Copy every row below word for word, but leave out the pictures.
---
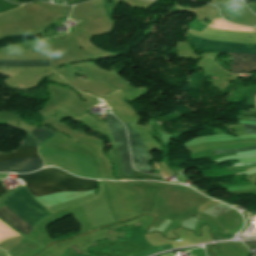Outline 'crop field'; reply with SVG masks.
Returning a JSON list of instances; mask_svg holds the SVG:
<instances>
[{"mask_svg": "<svg viewBox=\"0 0 256 256\" xmlns=\"http://www.w3.org/2000/svg\"><path fill=\"white\" fill-rule=\"evenodd\" d=\"M32 136H34L37 141L39 142V145H41L43 142L48 140L50 137L55 135V133L46 130L44 128H35L34 131L31 133Z\"/></svg>", "mask_w": 256, "mask_h": 256, "instance_id": "8", "label": "crop field"}, {"mask_svg": "<svg viewBox=\"0 0 256 256\" xmlns=\"http://www.w3.org/2000/svg\"><path fill=\"white\" fill-rule=\"evenodd\" d=\"M157 168L160 169L159 166H157Z\"/></svg>", "mask_w": 256, "mask_h": 256, "instance_id": "17", "label": "crop field"}, {"mask_svg": "<svg viewBox=\"0 0 256 256\" xmlns=\"http://www.w3.org/2000/svg\"><path fill=\"white\" fill-rule=\"evenodd\" d=\"M19 6H21V5H14V4H10L8 2H5L3 0H0V13L10 11L14 8L19 7Z\"/></svg>", "mask_w": 256, "mask_h": 256, "instance_id": "9", "label": "crop field"}, {"mask_svg": "<svg viewBox=\"0 0 256 256\" xmlns=\"http://www.w3.org/2000/svg\"><path fill=\"white\" fill-rule=\"evenodd\" d=\"M2 200L7 206L34 226L49 215V213L32 198L31 194L24 186L3 197ZM7 206L2 209L0 208V218L7 221L13 228L28 235L34 226Z\"/></svg>", "mask_w": 256, "mask_h": 256, "instance_id": "1", "label": "crop field"}, {"mask_svg": "<svg viewBox=\"0 0 256 256\" xmlns=\"http://www.w3.org/2000/svg\"><path fill=\"white\" fill-rule=\"evenodd\" d=\"M26 182L33 196H42L63 191H88L96 181L76 178L56 168H48L27 175H17Z\"/></svg>", "mask_w": 256, "mask_h": 256, "instance_id": "2", "label": "crop field"}, {"mask_svg": "<svg viewBox=\"0 0 256 256\" xmlns=\"http://www.w3.org/2000/svg\"><path fill=\"white\" fill-rule=\"evenodd\" d=\"M256 162H252V163H244V164H233V166H240V165H247V164H254Z\"/></svg>", "mask_w": 256, "mask_h": 256, "instance_id": "13", "label": "crop field"}, {"mask_svg": "<svg viewBox=\"0 0 256 256\" xmlns=\"http://www.w3.org/2000/svg\"><path fill=\"white\" fill-rule=\"evenodd\" d=\"M125 126L129 134L130 149L135 168L143 171H151L152 167L149 165V161L152 158L147 151L144 141L138 132L132 129L130 123H126Z\"/></svg>", "mask_w": 256, "mask_h": 256, "instance_id": "6", "label": "crop field"}, {"mask_svg": "<svg viewBox=\"0 0 256 256\" xmlns=\"http://www.w3.org/2000/svg\"><path fill=\"white\" fill-rule=\"evenodd\" d=\"M240 116H246V117H248V116H250V117H255L256 118V115H240Z\"/></svg>", "mask_w": 256, "mask_h": 256, "instance_id": "16", "label": "crop field"}, {"mask_svg": "<svg viewBox=\"0 0 256 256\" xmlns=\"http://www.w3.org/2000/svg\"><path fill=\"white\" fill-rule=\"evenodd\" d=\"M105 115L106 120L108 121L109 130L118 146L120 155L122 157L124 172L126 175H129L134 170L130 162L126 130L124 126L112 115Z\"/></svg>", "mask_w": 256, "mask_h": 256, "instance_id": "5", "label": "crop field"}, {"mask_svg": "<svg viewBox=\"0 0 256 256\" xmlns=\"http://www.w3.org/2000/svg\"><path fill=\"white\" fill-rule=\"evenodd\" d=\"M189 42L195 46V48L201 51H215L219 54L232 52V53H244L256 55V45L248 47L247 45H236L218 42H209L189 36ZM231 54V53H230ZM244 54H231L234 62L230 69L232 73H250L256 71V56L244 55ZM247 58L248 60H243Z\"/></svg>", "mask_w": 256, "mask_h": 256, "instance_id": "3", "label": "crop field"}, {"mask_svg": "<svg viewBox=\"0 0 256 256\" xmlns=\"http://www.w3.org/2000/svg\"><path fill=\"white\" fill-rule=\"evenodd\" d=\"M248 120L256 121L255 118H248ZM245 128V133H256V125L243 124Z\"/></svg>", "mask_w": 256, "mask_h": 256, "instance_id": "10", "label": "crop field"}, {"mask_svg": "<svg viewBox=\"0 0 256 256\" xmlns=\"http://www.w3.org/2000/svg\"><path fill=\"white\" fill-rule=\"evenodd\" d=\"M0 66L15 67V66H50L49 60H0Z\"/></svg>", "mask_w": 256, "mask_h": 256, "instance_id": "7", "label": "crop field"}, {"mask_svg": "<svg viewBox=\"0 0 256 256\" xmlns=\"http://www.w3.org/2000/svg\"><path fill=\"white\" fill-rule=\"evenodd\" d=\"M241 113L242 114H256V112H252V111H250V112L241 111Z\"/></svg>", "mask_w": 256, "mask_h": 256, "instance_id": "14", "label": "crop field"}, {"mask_svg": "<svg viewBox=\"0 0 256 256\" xmlns=\"http://www.w3.org/2000/svg\"><path fill=\"white\" fill-rule=\"evenodd\" d=\"M6 192V190L2 187V185L0 184V194Z\"/></svg>", "mask_w": 256, "mask_h": 256, "instance_id": "15", "label": "crop field"}, {"mask_svg": "<svg viewBox=\"0 0 256 256\" xmlns=\"http://www.w3.org/2000/svg\"><path fill=\"white\" fill-rule=\"evenodd\" d=\"M24 143L37 144L36 140L30 135ZM30 144H22L18 150L11 154H0V161L38 156L37 145ZM42 166L43 161L39 157L2 161L0 162V172L27 173L41 169Z\"/></svg>", "mask_w": 256, "mask_h": 256, "instance_id": "4", "label": "crop field"}, {"mask_svg": "<svg viewBox=\"0 0 256 256\" xmlns=\"http://www.w3.org/2000/svg\"><path fill=\"white\" fill-rule=\"evenodd\" d=\"M244 244L256 245V240H252V241H244Z\"/></svg>", "mask_w": 256, "mask_h": 256, "instance_id": "12", "label": "crop field"}, {"mask_svg": "<svg viewBox=\"0 0 256 256\" xmlns=\"http://www.w3.org/2000/svg\"><path fill=\"white\" fill-rule=\"evenodd\" d=\"M250 149H256V146L238 149V150H213V151L217 153H226V152H237V151H244V150H250Z\"/></svg>", "mask_w": 256, "mask_h": 256, "instance_id": "11", "label": "crop field"}]
</instances>
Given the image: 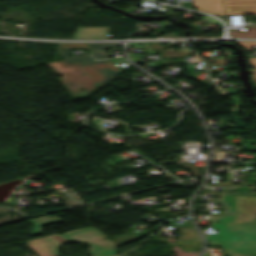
---
Answer for this exercise >>
Outline 'crop field'; reply with SVG masks.
Returning a JSON list of instances; mask_svg holds the SVG:
<instances>
[{"mask_svg": "<svg viewBox=\"0 0 256 256\" xmlns=\"http://www.w3.org/2000/svg\"><path fill=\"white\" fill-rule=\"evenodd\" d=\"M32 136H34L37 141L39 142V145H41L43 142L48 140L50 137L55 135V133L46 130L44 128H35L34 131L31 133Z\"/></svg>", "mask_w": 256, "mask_h": 256, "instance_id": "8", "label": "crop field"}, {"mask_svg": "<svg viewBox=\"0 0 256 256\" xmlns=\"http://www.w3.org/2000/svg\"><path fill=\"white\" fill-rule=\"evenodd\" d=\"M157 168L160 169L159 166H157Z\"/></svg>", "mask_w": 256, "mask_h": 256, "instance_id": "17", "label": "crop field"}, {"mask_svg": "<svg viewBox=\"0 0 256 256\" xmlns=\"http://www.w3.org/2000/svg\"><path fill=\"white\" fill-rule=\"evenodd\" d=\"M19 6H21V5H14V4H10L8 2H5L3 0H0V13L10 11L14 8L19 7Z\"/></svg>", "mask_w": 256, "mask_h": 256, "instance_id": "9", "label": "crop field"}, {"mask_svg": "<svg viewBox=\"0 0 256 256\" xmlns=\"http://www.w3.org/2000/svg\"><path fill=\"white\" fill-rule=\"evenodd\" d=\"M2 200L7 206L34 226L49 215V213L32 198L31 194L24 186L3 197ZM7 206L2 209L0 208V218L7 221L13 228L28 235L34 226Z\"/></svg>", "mask_w": 256, "mask_h": 256, "instance_id": "1", "label": "crop field"}, {"mask_svg": "<svg viewBox=\"0 0 256 256\" xmlns=\"http://www.w3.org/2000/svg\"><path fill=\"white\" fill-rule=\"evenodd\" d=\"M26 182L33 196H42L63 191H88L96 181L76 178L56 168H48L27 175H17Z\"/></svg>", "mask_w": 256, "mask_h": 256, "instance_id": "2", "label": "crop field"}, {"mask_svg": "<svg viewBox=\"0 0 256 256\" xmlns=\"http://www.w3.org/2000/svg\"><path fill=\"white\" fill-rule=\"evenodd\" d=\"M256 162H252V163H244V164H233V166H240V165H247V164H254Z\"/></svg>", "mask_w": 256, "mask_h": 256, "instance_id": "13", "label": "crop field"}, {"mask_svg": "<svg viewBox=\"0 0 256 256\" xmlns=\"http://www.w3.org/2000/svg\"><path fill=\"white\" fill-rule=\"evenodd\" d=\"M125 126L129 134L130 149L135 168L143 171H151L152 167L149 165V161L152 158L147 151L144 141L138 132L132 129L130 123H126Z\"/></svg>", "mask_w": 256, "mask_h": 256, "instance_id": "6", "label": "crop field"}, {"mask_svg": "<svg viewBox=\"0 0 256 256\" xmlns=\"http://www.w3.org/2000/svg\"><path fill=\"white\" fill-rule=\"evenodd\" d=\"M240 116H246V117H248V116H250V117H255L256 118V115H240Z\"/></svg>", "mask_w": 256, "mask_h": 256, "instance_id": "16", "label": "crop field"}, {"mask_svg": "<svg viewBox=\"0 0 256 256\" xmlns=\"http://www.w3.org/2000/svg\"><path fill=\"white\" fill-rule=\"evenodd\" d=\"M105 115L106 120L108 121L109 130L118 146L120 155L122 157L124 172L126 175H129L134 170L130 162L126 130L124 126L112 115Z\"/></svg>", "mask_w": 256, "mask_h": 256, "instance_id": "5", "label": "crop field"}, {"mask_svg": "<svg viewBox=\"0 0 256 256\" xmlns=\"http://www.w3.org/2000/svg\"><path fill=\"white\" fill-rule=\"evenodd\" d=\"M189 42L195 46V48L201 51H215L219 54L232 52V53H244L256 55V45L248 47L247 45H236L218 42H209L189 36ZM231 54V53H230ZM244 54H231L234 62L230 69L232 73H250L256 71V56L244 55ZM247 58L248 60H243Z\"/></svg>", "mask_w": 256, "mask_h": 256, "instance_id": "3", "label": "crop field"}, {"mask_svg": "<svg viewBox=\"0 0 256 256\" xmlns=\"http://www.w3.org/2000/svg\"><path fill=\"white\" fill-rule=\"evenodd\" d=\"M248 120L256 121L255 118H248ZM245 128V133H256V125L243 124Z\"/></svg>", "mask_w": 256, "mask_h": 256, "instance_id": "10", "label": "crop field"}, {"mask_svg": "<svg viewBox=\"0 0 256 256\" xmlns=\"http://www.w3.org/2000/svg\"><path fill=\"white\" fill-rule=\"evenodd\" d=\"M0 66L15 67V66H50L49 60H0Z\"/></svg>", "mask_w": 256, "mask_h": 256, "instance_id": "7", "label": "crop field"}, {"mask_svg": "<svg viewBox=\"0 0 256 256\" xmlns=\"http://www.w3.org/2000/svg\"><path fill=\"white\" fill-rule=\"evenodd\" d=\"M241 113L242 114H256V112H252V111H250V112L241 111Z\"/></svg>", "mask_w": 256, "mask_h": 256, "instance_id": "14", "label": "crop field"}, {"mask_svg": "<svg viewBox=\"0 0 256 256\" xmlns=\"http://www.w3.org/2000/svg\"><path fill=\"white\" fill-rule=\"evenodd\" d=\"M6 192V190L2 187V185L0 184V194Z\"/></svg>", "mask_w": 256, "mask_h": 256, "instance_id": "15", "label": "crop field"}, {"mask_svg": "<svg viewBox=\"0 0 256 256\" xmlns=\"http://www.w3.org/2000/svg\"><path fill=\"white\" fill-rule=\"evenodd\" d=\"M24 143L37 144L36 140L30 135ZM30 144H22L18 150L11 154H0V161L38 156L37 145ZM42 166L43 161L39 157L2 161L0 162V172L27 173L41 169Z\"/></svg>", "mask_w": 256, "mask_h": 256, "instance_id": "4", "label": "crop field"}, {"mask_svg": "<svg viewBox=\"0 0 256 256\" xmlns=\"http://www.w3.org/2000/svg\"><path fill=\"white\" fill-rule=\"evenodd\" d=\"M244 244L256 245V240H252V241H244Z\"/></svg>", "mask_w": 256, "mask_h": 256, "instance_id": "12", "label": "crop field"}, {"mask_svg": "<svg viewBox=\"0 0 256 256\" xmlns=\"http://www.w3.org/2000/svg\"><path fill=\"white\" fill-rule=\"evenodd\" d=\"M250 149H256V146L238 149V150H213V151L217 153H226V152H237V151H244V150H250Z\"/></svg>", "mask_w": 256, "mask_h": 256, "instance_id": "11", "label": "crop field"}]
</instances>
Given the image: 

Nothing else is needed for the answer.